## YOUR ASSIGNMENT:
Locate every line in the records below that contains the word "wirklich" and copy each of those lines. Matching is case-sensitive.

## SUPPLIED DATA:
*** Begin section ***

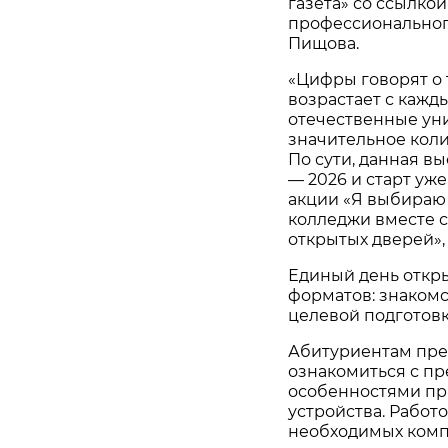
газета» со ссылко
профессиональног
Пищова.
«Цифры говорят о 
возрастает с кажд
отечественные уни
значительное коли
По сути, данная в
— 2026 и старт уж
акции «Я выбираю 
колледжи вместе с
открытых дверей»
Единый день откр
форматов: знаком
целевой подготовк
Абитуриентам пре
ознакомиться с п
особенностями пр
устройства. Работ
необходимых комп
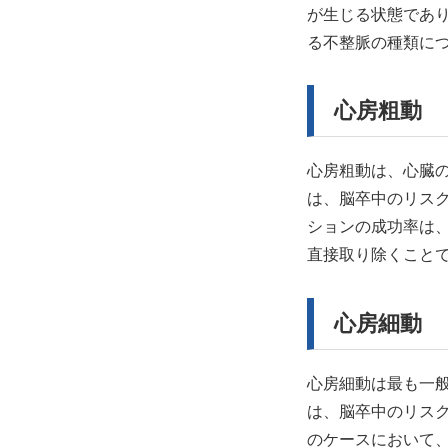
が生じる状態であ
る不整脈の種類に
心房粗動
心房粗動は、心臓の
は、脳卒中のリス
ションの成功率は
直接取り除くこと
心房細動
心房細動は最も一
は、脳卒中のリス
のケースにおいて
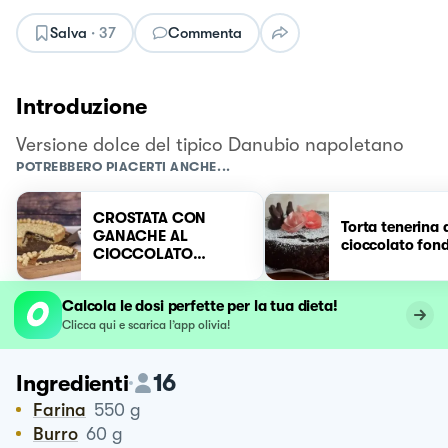
Salva
·
37
Commenta
Introduzione
Versione dolce del tipico Danubio napoletano
POTREBBERO PIACERTI ANCHE...
CROSTATA CON
Torta tenerina 
GANACHE AL
cioccolato fon
CIOCCOLATO
FONDENTE
Calcola le dosi perfette per la tua dieta!
Clicca qui e scarica l’app olivia!
16
Ingredienti
Farina
550
g
Burro
60
g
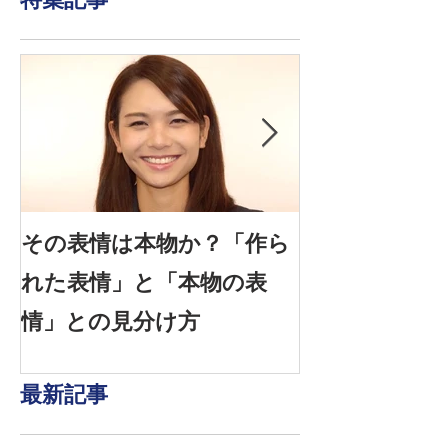
特集記事
その表情は本物か？「作ら
信頼できる表情
れた表情」と「本物の表
感情を見抜く
情」との見分け方
は？
最新記事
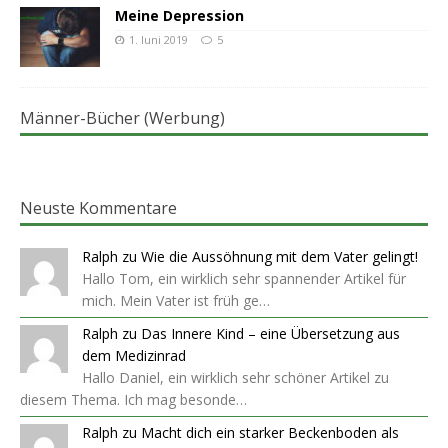
Meine Depression
1. Juni 2019
5
Männer-Bücher (Werbung)
Neuste Kommentare
Ralph
zu
Wie die Aussöhnung mit dem Vater gelingt!
Hallo Tom, ein wirklich sehr spannender Artikel für
mich. Mein Vater ist früh ge…
Ralph
zu
Das Innere Kind – eine Übersetzung aus
dem Medizinrad
Hallo Daniel, ein wirklich sehr schöner Artikel zu
diesem Thema. Ich mag besonde…
Ralph
zu
Macht dich ein starker Beckenboden als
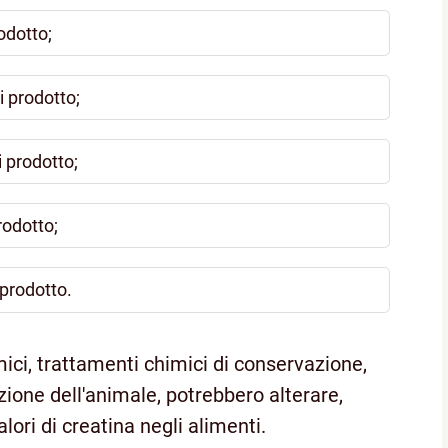
rodotto;
i prodotto;
i prodotto;
rodotto;
 prodotto.
ici, trattamenti chimici di conservazione,
zione dell'animale, potrebbero alterare,
lori di creatina negli alimenti.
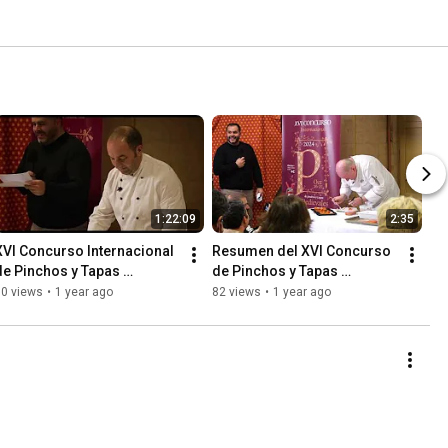
1:22:09
2:35
XVI Concurso Internacional 
Resumen del XVI Concurso 
de Pinchos y Tapas 
de Pinchos y Tapas 
Medievales
Medievales 2024
90 views
•
1 year ago
82 views
•
1 year ago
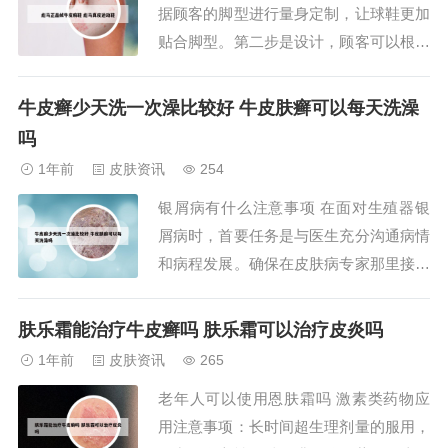
据顾客的脚型进行量身定制，让球鞋更加
除紧张因素、学...
贴合脚型。第二步是设计，顾客可以根据
自己的喜好与风格选择相应的颜色、材质
等元素。第三步是制作鞋帮，把多个不同
牛皮癣少天洗一次澡比较好 牛皮肤癣可以每天洗澡
的材料拼凑在一起制作成鞋帮。第四步是
吗
贴合鞋帮和鞋底，将制作好的鞋帮贴在鞋
1年前
皮肤资讯
254
底上。最后一步是进行细节处理，如加贴
银屑病有什么注意事项 在面对生殖器银
LOGO和涂...
屑病时，首要任务是与医生充分沟通病情
和病程发展。确保在皮肤病专家那里接受
诊断和治疗，遵循专业医嘱进行管理。在
使用糖皮质激素时，务必谨慎，以防皮肤
肤乐霜能治疗牛皮癣吗 肤乐霜可以治疗皮炎吗
变薄，特别是对于敏感区域如阴茎、会阴
1年前
皮肤资讯
265
和阴唇，避免使用粗糙的煤焦油乳膏。银
老年人可以使用恩肤霜吗 激素类药物应
屑病的饮食注意事项没有传统想象的那么
用注意事项：长时间超生理剂量的服用，
多，一般来讲...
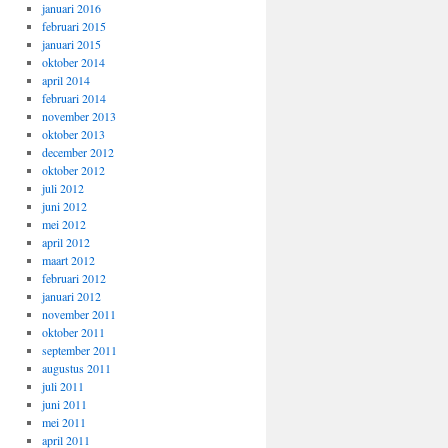
januari 2016
februari 2015
januari 2015
oktober 2014
april 2014
februari 2014
november 2013
oktober 2013
december 2012
oktober 2012
juli 2012
juni 2012
mei 2012
april 2012
maart 2012
februari 2012
januari 2012
november 2011
oktober 2011
september 2011
augustus 2011
juli 2011
juni 2011
mei 2011
april 2011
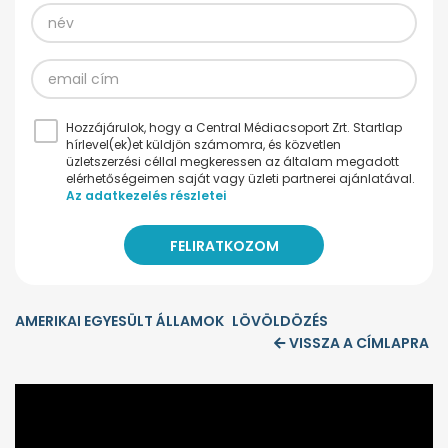
Hozzájárulok, hogy a Central Médiacsoport Zrt. Startlap
hírlevel(ek)et küldjön számomra, és közvetlen
üzletszerzési céllal megkeressen az általam megadott
elérhetőségeimen saját vagy üzleti partnerei ajánlatával.
Az adatkezelés részletei
AMERIKAI EGYESÜLT ÁLLAMOK
LÖVÖLDÖZÉS
VISSZA A CÍMLAPRA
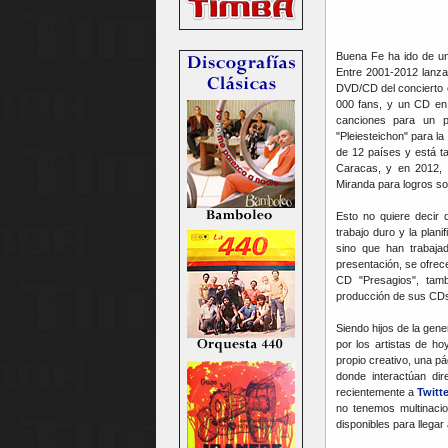
Buena Fe ha ido de un
Entre 2001-2012 lanza
DVD/CD del concierto e
000 fans, y un CD en 
canciones para un p
"Pleiesteichon" para l
de 12 países y está t
Caracas, y en 2012, 
Miranda para logros sob
Esto no quiere decir 
trabajo duro y la plan
sino que han trabaj
presentación, se ofrece
CD "Presagios", tamb
producción de sus CD
Siendo hijos de la gen
por los artistas de h
propio creativo, una p
donde interactúan di
recientemente a
Twitte
no tenemos multinaci
disponibles para llegar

*** End section ***

## RESULT FOR THIS EXERCISE:
Hallo Tom, ein wirklich sehr spannender Artikel für
Hallo Daniel, ein wirklich sehr schöner Artikel zu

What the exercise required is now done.